Amherst School Committee member Peter Demling drafted the resolution, which was adopted unanimously, with some abstentions from his colleagues.
William Kaizen, a parent of a kindergartner and fourth grader at Wildwood School, said Wednesday that the resolution will help reassure members of the school community that the public schools will be open for in-person learning on Day One of the 2021-22 school year.
“I hope this commitment is enough to keep families who were considering leaving in our district,” Kaizen said. “It would be very unfortunate to lose more families from our district to neighboring districts, charter schools or even to private schools right here in Amherst.”
Prior to the meeting, Renata Shepard, parent of a second grader at Crocker Farm School and a 10th grader at the high school, praised the resolution. “Such commitment should be made this upcoming spring, too,” Shepard said.
“Not committing to in-person learning will have dire consequences on our community in the future and will only continue to harm our children who have now been in online instruction for almost a year,” wrote Rebecca Dingo, parent of students at Fort River School and the middle school.
“Such a statement would do much to alleviate my fears — and those in the wider ARPS community — that come fall 2021, Amherst will be a remote-schooling exception among in-person schools in the Pioneer Valley,” wrote Christiane Healey, parent of Fort River children.

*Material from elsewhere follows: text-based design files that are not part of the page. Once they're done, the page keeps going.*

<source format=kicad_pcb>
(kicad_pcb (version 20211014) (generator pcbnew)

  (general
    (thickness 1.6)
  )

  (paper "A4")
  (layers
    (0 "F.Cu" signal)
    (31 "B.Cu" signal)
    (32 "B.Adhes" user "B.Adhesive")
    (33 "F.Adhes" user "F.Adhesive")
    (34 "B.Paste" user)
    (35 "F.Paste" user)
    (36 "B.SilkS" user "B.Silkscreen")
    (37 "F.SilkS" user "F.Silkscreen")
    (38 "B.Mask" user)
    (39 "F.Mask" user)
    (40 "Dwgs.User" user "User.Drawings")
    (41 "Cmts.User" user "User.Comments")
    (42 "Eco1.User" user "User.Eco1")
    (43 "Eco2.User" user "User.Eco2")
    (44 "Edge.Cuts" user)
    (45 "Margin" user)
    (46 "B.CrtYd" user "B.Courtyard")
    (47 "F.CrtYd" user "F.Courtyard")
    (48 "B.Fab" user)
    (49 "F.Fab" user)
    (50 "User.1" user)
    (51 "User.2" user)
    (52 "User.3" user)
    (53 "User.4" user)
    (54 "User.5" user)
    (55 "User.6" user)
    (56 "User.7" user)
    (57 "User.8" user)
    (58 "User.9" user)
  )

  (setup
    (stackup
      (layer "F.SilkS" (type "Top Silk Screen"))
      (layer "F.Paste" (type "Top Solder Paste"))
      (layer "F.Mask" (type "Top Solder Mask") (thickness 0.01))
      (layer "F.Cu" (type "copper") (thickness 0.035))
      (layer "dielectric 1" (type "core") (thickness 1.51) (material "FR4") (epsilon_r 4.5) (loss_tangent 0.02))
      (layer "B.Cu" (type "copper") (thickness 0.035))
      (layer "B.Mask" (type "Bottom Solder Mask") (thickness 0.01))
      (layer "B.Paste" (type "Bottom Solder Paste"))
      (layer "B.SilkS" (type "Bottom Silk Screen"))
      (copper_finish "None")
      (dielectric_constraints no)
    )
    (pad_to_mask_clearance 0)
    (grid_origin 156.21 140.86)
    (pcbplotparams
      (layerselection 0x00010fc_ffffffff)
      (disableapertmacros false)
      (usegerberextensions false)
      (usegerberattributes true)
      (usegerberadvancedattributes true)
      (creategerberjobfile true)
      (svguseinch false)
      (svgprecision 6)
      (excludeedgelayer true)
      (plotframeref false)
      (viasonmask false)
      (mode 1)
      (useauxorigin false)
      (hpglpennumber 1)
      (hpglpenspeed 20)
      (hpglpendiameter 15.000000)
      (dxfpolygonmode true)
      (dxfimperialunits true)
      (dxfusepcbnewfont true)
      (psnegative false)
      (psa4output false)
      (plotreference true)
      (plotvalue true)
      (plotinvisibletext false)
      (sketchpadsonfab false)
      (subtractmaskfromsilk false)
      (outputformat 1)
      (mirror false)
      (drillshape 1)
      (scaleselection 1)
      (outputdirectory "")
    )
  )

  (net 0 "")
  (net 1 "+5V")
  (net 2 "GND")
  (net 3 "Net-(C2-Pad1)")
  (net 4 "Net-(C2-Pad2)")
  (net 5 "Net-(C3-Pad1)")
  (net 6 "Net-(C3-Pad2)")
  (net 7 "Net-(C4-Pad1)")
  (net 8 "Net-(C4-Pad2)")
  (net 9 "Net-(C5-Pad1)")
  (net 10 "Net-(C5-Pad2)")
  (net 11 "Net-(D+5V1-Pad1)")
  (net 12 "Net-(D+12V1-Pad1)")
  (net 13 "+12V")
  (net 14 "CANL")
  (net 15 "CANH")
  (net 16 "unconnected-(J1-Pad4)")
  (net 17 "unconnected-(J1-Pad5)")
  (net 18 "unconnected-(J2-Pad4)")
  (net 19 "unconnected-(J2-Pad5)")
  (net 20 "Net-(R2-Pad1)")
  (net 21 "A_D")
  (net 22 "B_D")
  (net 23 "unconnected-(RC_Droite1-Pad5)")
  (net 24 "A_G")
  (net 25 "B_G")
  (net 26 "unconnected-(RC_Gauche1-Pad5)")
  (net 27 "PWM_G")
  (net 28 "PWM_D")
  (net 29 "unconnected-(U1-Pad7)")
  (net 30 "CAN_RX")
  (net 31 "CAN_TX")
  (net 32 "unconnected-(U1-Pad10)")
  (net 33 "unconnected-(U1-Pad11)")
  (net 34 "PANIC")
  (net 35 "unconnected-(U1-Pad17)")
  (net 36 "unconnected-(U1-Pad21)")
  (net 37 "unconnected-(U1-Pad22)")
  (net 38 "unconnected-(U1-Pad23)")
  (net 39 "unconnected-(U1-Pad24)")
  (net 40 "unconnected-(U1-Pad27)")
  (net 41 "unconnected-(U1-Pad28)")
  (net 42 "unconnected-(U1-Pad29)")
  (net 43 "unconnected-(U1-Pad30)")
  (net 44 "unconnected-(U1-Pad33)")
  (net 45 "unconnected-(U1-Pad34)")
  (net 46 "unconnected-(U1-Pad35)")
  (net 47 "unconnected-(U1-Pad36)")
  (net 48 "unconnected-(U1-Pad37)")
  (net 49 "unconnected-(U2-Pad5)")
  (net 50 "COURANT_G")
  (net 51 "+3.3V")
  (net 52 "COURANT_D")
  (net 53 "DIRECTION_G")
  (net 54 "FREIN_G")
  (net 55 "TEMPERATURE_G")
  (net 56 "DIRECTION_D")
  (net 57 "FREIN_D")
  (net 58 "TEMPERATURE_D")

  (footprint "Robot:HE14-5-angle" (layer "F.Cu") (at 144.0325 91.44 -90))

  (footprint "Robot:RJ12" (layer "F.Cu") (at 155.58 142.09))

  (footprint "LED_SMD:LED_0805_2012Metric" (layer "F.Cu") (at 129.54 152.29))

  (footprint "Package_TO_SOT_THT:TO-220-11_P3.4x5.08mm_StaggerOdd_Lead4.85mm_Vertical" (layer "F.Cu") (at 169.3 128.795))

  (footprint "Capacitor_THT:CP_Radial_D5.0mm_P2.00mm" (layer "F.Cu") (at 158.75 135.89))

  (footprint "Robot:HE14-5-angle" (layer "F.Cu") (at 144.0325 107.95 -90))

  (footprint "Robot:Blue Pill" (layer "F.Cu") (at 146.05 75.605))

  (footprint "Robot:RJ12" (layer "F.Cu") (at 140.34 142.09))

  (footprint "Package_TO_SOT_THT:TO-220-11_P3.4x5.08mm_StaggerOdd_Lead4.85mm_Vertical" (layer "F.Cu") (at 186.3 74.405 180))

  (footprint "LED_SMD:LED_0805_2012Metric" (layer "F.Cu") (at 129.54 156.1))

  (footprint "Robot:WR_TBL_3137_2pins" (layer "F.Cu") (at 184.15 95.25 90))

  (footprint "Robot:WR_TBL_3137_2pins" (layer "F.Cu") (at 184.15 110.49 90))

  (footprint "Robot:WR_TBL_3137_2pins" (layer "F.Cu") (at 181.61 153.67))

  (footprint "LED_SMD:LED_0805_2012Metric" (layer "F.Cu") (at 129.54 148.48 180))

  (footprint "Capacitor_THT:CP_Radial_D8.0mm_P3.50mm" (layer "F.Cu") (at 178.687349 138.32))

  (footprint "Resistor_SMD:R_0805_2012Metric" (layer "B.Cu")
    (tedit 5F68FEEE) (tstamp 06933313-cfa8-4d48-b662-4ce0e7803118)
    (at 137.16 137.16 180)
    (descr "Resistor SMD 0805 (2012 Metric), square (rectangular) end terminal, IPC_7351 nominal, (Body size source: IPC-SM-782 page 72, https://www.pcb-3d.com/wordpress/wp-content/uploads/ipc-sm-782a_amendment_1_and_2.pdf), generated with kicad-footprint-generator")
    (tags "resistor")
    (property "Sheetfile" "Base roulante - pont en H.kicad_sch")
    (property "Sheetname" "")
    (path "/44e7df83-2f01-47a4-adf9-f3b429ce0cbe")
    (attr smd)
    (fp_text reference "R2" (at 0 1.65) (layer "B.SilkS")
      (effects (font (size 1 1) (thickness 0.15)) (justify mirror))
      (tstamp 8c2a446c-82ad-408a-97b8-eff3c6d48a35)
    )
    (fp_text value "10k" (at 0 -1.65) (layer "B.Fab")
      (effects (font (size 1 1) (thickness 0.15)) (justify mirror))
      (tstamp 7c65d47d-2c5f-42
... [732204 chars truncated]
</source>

Pelham representative Margaret Stancer said significant improvements have already been made to the ventilation in school buildings and protocols have been adopted to keep children and teachers safe.
Regional School Committee Chairwoman Allison McDonald said any decision on remote instruction, hybrid education models and in-person learning is part of core education, and a legal opinion her committee received is that it can’t be bargained over or negotiated with the Amherst Pelham Education Association.

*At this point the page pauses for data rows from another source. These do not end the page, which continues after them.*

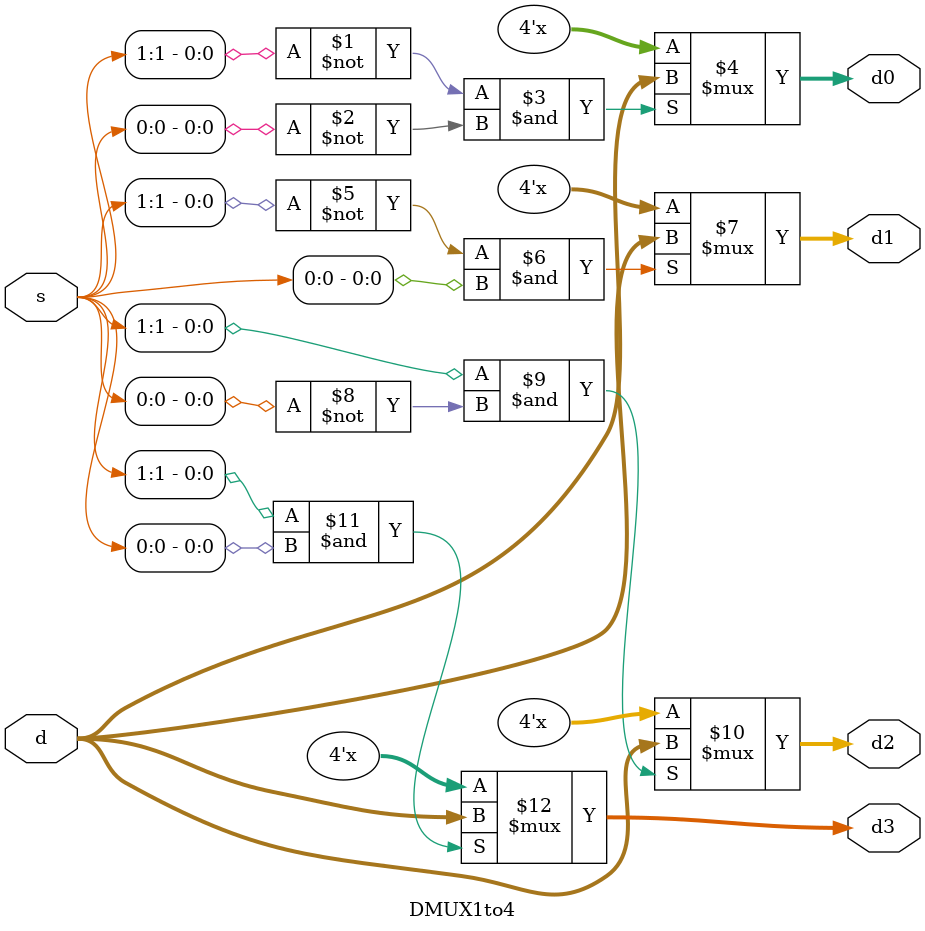
<source format=v>
`timescale 1ns / 1ps


module DMUX1to4(
//¶Ë¿ÚÉùÃ÷
    output [3:0] d0,d1,d2,d3, //4Â·4Î»µÄÊä³öÐÅºÅd0~d3¡£
    input [3:0] d, // 4Î»ÊäÈëÐÅºÅ d¡£
    input [1:0] s // 2Î»Ñ¡Ôñ¿ØÖÆÐÅºÅs¡£
);
    assign d0 = (~s[1] & ~s[0]) ? d :4 'bz;
    assign d1 = (~s[1] & s[0]) ? d : 4'bz;
    assign d2 = (s[1] & ~s[0]) ? d : 4'bz;
    assign d3 = (s[1] & s[0]) ? d : 4'bz;
endmodule
</source>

Kaizen said this was important, as a memorandum of agreement that sets health metrics for keeping schools open, negotiated with the teachers union, has left the education remote for most of the year.
“It was significant to hear that this decision will not be up for negotiation or bargaining with the teachers union,” Kaizen said.

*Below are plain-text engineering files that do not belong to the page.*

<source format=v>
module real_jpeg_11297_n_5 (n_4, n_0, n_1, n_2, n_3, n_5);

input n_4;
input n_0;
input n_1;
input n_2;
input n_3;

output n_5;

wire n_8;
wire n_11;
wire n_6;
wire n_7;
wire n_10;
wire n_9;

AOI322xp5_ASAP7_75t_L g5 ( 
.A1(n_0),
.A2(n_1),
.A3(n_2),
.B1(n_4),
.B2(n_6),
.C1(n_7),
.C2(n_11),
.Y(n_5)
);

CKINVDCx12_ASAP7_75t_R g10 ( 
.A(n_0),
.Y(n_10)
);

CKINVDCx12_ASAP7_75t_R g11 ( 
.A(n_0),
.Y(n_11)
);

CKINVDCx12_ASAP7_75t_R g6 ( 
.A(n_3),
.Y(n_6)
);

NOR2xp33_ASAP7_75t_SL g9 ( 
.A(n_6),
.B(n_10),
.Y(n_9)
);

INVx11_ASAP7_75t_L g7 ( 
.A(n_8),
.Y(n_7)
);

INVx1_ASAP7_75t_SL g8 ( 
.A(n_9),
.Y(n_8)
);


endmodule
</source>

Parents who objected to the resolution included Jennifer Page, parent of a Crocker Farm sixth grader, who said it undermines the collaboration with teachers and possibly makes promises that can’t be delivered, and Amber Cano-Martin, who said many families will likely find in-person education an unacceptable risk in the fall.
“The pandemic, and the debate about in-person vs. remote learning, has demonstrated that no one model of learning, and no one system of support, works for all students and families,” wrote Will Snyder, a Wildwood School parent.